*** Working data ***

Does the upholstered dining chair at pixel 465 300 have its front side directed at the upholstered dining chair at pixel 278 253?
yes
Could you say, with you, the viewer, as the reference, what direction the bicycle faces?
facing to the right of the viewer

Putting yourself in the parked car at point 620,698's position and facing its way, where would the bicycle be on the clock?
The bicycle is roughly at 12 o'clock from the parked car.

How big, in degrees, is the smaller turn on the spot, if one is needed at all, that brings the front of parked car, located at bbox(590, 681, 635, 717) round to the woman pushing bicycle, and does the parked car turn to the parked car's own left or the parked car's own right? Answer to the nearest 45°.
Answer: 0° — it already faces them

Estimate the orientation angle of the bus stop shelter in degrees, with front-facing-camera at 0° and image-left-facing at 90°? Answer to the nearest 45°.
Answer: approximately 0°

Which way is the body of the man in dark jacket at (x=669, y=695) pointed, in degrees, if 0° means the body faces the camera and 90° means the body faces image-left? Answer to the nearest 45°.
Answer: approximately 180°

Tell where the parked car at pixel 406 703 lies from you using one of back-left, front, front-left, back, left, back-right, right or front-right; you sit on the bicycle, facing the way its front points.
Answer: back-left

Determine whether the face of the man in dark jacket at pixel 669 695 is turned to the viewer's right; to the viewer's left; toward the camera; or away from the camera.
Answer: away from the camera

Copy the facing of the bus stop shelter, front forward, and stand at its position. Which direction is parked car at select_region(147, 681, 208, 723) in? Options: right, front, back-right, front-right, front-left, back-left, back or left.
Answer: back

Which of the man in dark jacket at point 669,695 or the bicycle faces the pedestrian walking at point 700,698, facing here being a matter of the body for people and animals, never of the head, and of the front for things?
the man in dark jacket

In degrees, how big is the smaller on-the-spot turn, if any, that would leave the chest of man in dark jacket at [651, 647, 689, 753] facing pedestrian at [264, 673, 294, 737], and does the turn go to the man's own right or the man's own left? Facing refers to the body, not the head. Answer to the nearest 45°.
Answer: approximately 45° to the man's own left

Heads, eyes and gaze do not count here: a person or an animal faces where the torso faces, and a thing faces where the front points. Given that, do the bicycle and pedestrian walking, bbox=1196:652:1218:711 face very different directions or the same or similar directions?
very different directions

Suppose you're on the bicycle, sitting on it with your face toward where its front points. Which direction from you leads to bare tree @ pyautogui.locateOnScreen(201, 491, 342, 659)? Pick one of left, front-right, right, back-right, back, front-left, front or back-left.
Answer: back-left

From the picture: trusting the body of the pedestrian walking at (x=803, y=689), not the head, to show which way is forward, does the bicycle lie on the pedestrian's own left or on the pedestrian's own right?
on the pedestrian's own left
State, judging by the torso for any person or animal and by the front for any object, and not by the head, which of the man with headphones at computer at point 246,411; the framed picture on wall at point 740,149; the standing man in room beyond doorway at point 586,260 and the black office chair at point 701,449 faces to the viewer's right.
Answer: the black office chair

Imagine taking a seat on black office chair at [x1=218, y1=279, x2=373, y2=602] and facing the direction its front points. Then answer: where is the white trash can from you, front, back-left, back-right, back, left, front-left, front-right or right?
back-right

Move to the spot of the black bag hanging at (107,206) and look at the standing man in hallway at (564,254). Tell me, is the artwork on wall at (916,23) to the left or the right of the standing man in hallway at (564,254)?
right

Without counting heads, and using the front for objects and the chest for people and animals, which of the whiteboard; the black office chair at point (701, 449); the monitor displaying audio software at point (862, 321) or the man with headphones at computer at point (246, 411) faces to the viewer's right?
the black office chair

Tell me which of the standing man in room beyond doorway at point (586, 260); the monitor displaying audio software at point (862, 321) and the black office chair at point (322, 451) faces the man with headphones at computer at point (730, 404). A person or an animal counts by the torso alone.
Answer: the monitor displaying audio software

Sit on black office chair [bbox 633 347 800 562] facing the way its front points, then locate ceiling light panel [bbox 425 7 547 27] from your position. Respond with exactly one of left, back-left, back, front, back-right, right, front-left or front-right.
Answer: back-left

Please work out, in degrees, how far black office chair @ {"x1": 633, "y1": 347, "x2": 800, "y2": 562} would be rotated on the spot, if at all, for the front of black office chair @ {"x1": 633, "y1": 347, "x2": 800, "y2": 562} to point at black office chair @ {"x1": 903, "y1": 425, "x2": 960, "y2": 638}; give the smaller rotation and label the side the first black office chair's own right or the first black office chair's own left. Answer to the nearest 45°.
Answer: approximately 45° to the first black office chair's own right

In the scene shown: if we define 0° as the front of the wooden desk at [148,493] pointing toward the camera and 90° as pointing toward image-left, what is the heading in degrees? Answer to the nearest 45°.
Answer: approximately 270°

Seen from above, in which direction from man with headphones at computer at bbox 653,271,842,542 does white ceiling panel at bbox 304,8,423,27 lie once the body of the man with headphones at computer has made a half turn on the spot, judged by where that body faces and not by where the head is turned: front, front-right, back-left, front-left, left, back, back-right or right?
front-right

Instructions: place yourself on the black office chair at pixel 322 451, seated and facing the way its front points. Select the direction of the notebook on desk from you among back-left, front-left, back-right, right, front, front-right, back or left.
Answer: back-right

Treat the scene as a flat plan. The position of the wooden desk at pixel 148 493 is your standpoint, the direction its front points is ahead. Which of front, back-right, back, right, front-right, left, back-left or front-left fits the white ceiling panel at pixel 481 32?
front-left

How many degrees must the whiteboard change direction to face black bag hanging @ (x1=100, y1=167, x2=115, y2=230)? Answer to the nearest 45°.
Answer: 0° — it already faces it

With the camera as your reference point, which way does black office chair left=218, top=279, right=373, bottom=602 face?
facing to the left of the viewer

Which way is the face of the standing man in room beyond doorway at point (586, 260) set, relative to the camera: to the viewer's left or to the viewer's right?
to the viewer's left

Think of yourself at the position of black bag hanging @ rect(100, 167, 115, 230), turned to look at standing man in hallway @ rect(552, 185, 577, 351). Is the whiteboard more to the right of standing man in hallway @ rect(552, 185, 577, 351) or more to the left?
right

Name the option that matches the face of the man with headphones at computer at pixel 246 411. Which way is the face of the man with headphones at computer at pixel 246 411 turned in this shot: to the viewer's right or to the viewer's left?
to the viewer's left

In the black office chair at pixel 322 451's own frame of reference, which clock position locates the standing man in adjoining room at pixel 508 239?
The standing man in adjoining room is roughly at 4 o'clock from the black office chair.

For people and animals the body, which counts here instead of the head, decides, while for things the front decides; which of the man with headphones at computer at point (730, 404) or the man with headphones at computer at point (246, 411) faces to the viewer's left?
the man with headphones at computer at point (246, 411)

*** End of Working data ***

Output each record precisely as written.

Does the upholstered dining chair at pixel 465 300 have its front side directed at the upholstered dining chair at pixel 278 253?
yes
Could you say, with you, the viewer, as the reference, what direction the bicycle faces?
facing to the right of the viewer

Putting yourself in the parked car at point 620,698's position and facing its way, where would the bicycle be on the clock?
The bicycle is roughly at 12 o'clock from the parked car.

How big, in degrees, is the smaller turn on the spot, if one is needed at all, that brings the front of parked car, located at bbox(590, 681, 635, 717) round to the woman pushing bicycle, and does the parked car turn to the parked car's own left or the parked car's own right? Answer to the nearest 45°.
Answer: 0° — it already faces them

Estimate the orientation angle of the bus stop shelter in degrees, with front-facing-camera at 0° and image-left-facing at 90°? Answer to the nearest 45°.
Answer: approximately 0°

Which way is the body of the man in dark jacket at (x=669, y=695) pointed, in degrees, if 0° means the body faces the camera and 90° means the body faces image-left? Answer to the nearest 45°.
Answer: approximately 180°

Tell where the parked car at pixel 406 703 lies from you using one of back-left, front, front-left, back, left, back-right, right or front-right; you sit on the bicycle, facing the way its front points.
Answer: back-left

Determine whether the face of the man in dark jacket at pixel 669 695 is turned to the viewer's right; to the viewer's left; toward the camera; or away from the camera.
Answer: away from the camera

Copy the facing of the bus stop shelter, front forward, and stand at its position. Which direction is parked car at select_region(147, 681, 208, 723) in? Options: right, front, back-right, front-right, front-left, back-left, back or left.
Answer: back

Which of the man in dark jacket at point 669,695 or the bicycle faces the pedestrian walking at point 700,698, facing here being a matter of the body for people and animals, never of the head, and of the front for things?
the man in dark jacket

In degrees, how big is the smaller on-the-spot turn, if any, that would leave the chest of man in dark jacket at [651, 647, 689, 753] facing pedestrian at [264, 673, 294, 737], and does the turn go to the man's own right or the man's own left? Facing refers to the body, not the head. Answer to the nearest 45°.
Answer: approximately 45° to the man's own left

Heads, eyes and gaze do not count here: a person or an animal faces where the torso faces, and a thing faces where the front points. Given that, do the bicycle and pedestrian walking, bbox=1196:652:1218:711 face very different directions or the same or similar directions?
very different directions

Suppose you're on the bicycle, sitting on it with your face toward where its front points. Which direction from you leads to bare tree @ pyautogui.locateOnScreen(201, 491, 342, 659)? Pick one of left, front-right, right, back-right, back, front-left, front or back-left.
Answer: back-left

From the picture: trusting the body of the pedestrian walking at (x=803, y=689), not the head, to show which way is forward, does the bicycle lie on the pedestrian's own left or on the pedestrian's own right?
on the pedestrian's own left
State, judging by the torso for any person or animal and by the front for any object, and not by the head, which of the man with headphones at computer at point 246,411; the framed picture on wall at point 740,149; the standing man in room beyond doorway at point 586,260 and the black office chair at point 701,449 faces to the viewer's right.
Answer: the black office chair

Imagine taking a seat on black office chair at [x1=218, y1=279, x2=373, y2=602] and facing the direction its front points. Then answer: where is the white trash can from you, front, back-left, back-right, back, left, front-left, front-right or right?
back-right

Move to the spot of the black bag hanging at (107,206) and look at the standing man in hallway at (564,254). Tell me, is the artwork on wall at (916,23) to the left or the right of the standing man in hallway at (564,254)?
right

Without counting heads, and using the front for objects and the chest for people and animals, which of the whiteboard; the black office chair at point (701, 449); the monitor displaying audio software at point (862, 321) or the man with headphones at computer at point (246, 411) faces to the viewer's right?
the black office chair

Tell me which of the standing man in room beyond doorway at point (586, 260); the monitor displaying audio software at point (862, 321) and the black office chair at point (322, 451) faces the man with headphones at computer at point (730, 404). A person or an animal counts by the torso alone.
Answer: the monitor displaying audio software

Sit on black office chair [bbox 633 347 800 562] facing the way its front points, then locate ceiling light panel [bbox 425 7 547 27] from your position. Respond with exactly one of left, back-left, back, front, back-right, right, front-left or front-right.
Answer: back-left

Please work out, in degrees, how far black office chair @ {"x1": 633, "y1": 347, "x2": 800, "y2": 562} would be rotated on the spot, if at all, for the front of black office chair @ {"x1": 633, "y1": 347, "x2": 800, "y2": 562} to point at black office chair @ {"x1": 903, "y1": 425, "x2": 960, "y2": 638}; give the smaller rotation and label the side the first black office chair's own right or the first black office chair's own left. Answer to the nearest 45°.
Answer: approximately 45° to the first black office chair's own right

In the scene shown: if we define 0° as the front of the wooden desk at [148,493] pointing toward the camera and 90° as pointing toward image-left, what is the heading in degrees? Answer to the nearest 45°.
Answer: approximately 270°

Seen from above, in which direction from man with headphones at computer at bbox 653,271,842,542 does white ceiling panel at bbox 304,8,423,27 lie once the body of the man with headphones at computer has made a half turn on the spot, judged by where that body faces and not by where the head is turned: front, front-right, back-left, front-left, left, back, back-right or right?
front-right

Instructions: place yourself on the black office chair at pixel 322 451, seated and facing the way its front points. Select the direction of the notebook on desk from you among back-left, front-left, back-right, right, front, front-right, back or left.
Answer: back-right

Treat the scene as a flat plan. The position of the wooden desk at pixel 148 493 is your standpoint, the direction its front points is ahead. Which of front, back-right, back, right, front-right, left, back-left or front-left fits the white ceiling panel at pixel 481 32?
front-left

How many degrees must the whiteboard change direction to face black bag hanging @ (x1=100, y1=167, x2=115, y2=230)? Answer to the nearest 45°.
Answer: 0° — it already faces it

With the camera as your reference point, which way does black office chair left=218, top=279, right=373, bottom=602 face?
facing to the left of the viewer

Which way is the face of the standing man in room beyond doorway at point (586, 260) set, relative to the camera: to the viewer's left or to the viewer's right?
to the viewer's left

Think of yourself at the position of black bag hanging @ rect(100, 167, 115, 230), turned to look at standing man in hallway @ rect(552, 185, 577, 351). Is the whiteboard more to the right of standing man in hallway @ rect(552, 185, 577, 351) or more to the left?
right

Name the option that matches the face of the man with headphones at computer at pixel 246 411. Which way is the face of the man with headphones at computer at pixel 246 411 turned in this shot: to the viewer's right or to the viewer's left?
to the viewer's left

In the black office chair at pixel 322 451's own frame of reference, which clock position locates the standing man in adjoining room at pixel 508 239?
The standing man in adjoining room is roughly at 4 o'clock from the black office chair.

For people and animals the body, which counts here instead of the head, decides, while for things the front decides; which of the man with headphones at computer at point (730, 404) or the man with headphones at computer at point (246, 411) faces to the viewer's left?
the man with headphones at computer at point (246, 411)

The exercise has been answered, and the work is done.